Des bâtiments en béton délabrés récupérant le front de mer à côté de globes et de bancs en fonte et en bois flambant neufs pour admirer la vue.
Des habitations sur des habitations, sur des habitations qui parsèment le littoral, encore plus impressionnantes la nuit, créant un tableau impressionniste de lumières.
Petite “plage” préservée au milieu de la jungle urbaine, où l’accostage de l’annexe équivaut à mettre les pieds dans une poubelle liquide où des locaux torse nu, réfugiés à l’ombre de tas de béton délabrés, nous accueillent, nous aident à accoster et prennent soin de notre semi-rigide en échange de quelques (milliers de) roupies. L’équivalent des laveurs de vitres de voitures aux feux de signalisation, je suppose. Comment appelle-t-on le fait qu’on nous demande de payer pour des services que nous n’avons pas demandés ?

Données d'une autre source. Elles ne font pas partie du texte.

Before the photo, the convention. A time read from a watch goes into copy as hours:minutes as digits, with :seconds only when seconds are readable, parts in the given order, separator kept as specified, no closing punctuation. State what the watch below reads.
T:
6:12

Les agents locaux en rang d’oignons à notre arrivée pour proposer leurs services.
Des mini-fourgonnettes colorées (bemo, prononcez bee-mow) conduisant avec les fenêtres et les portes ouvertes et appelant les touristes lorsqu’elles sont vides.
Des petites échoppes cachées à l’ombre des grands immeubles, vendant des rangées de mangues de toutes formes et couleurs et d’autres petites quantités de fruits et légumes.
Un bar-restaurant 999 bien rangé, avec une batterie et d’autres instruments installés sur une scène, et ses fauteuils noirs en pneu recyclé.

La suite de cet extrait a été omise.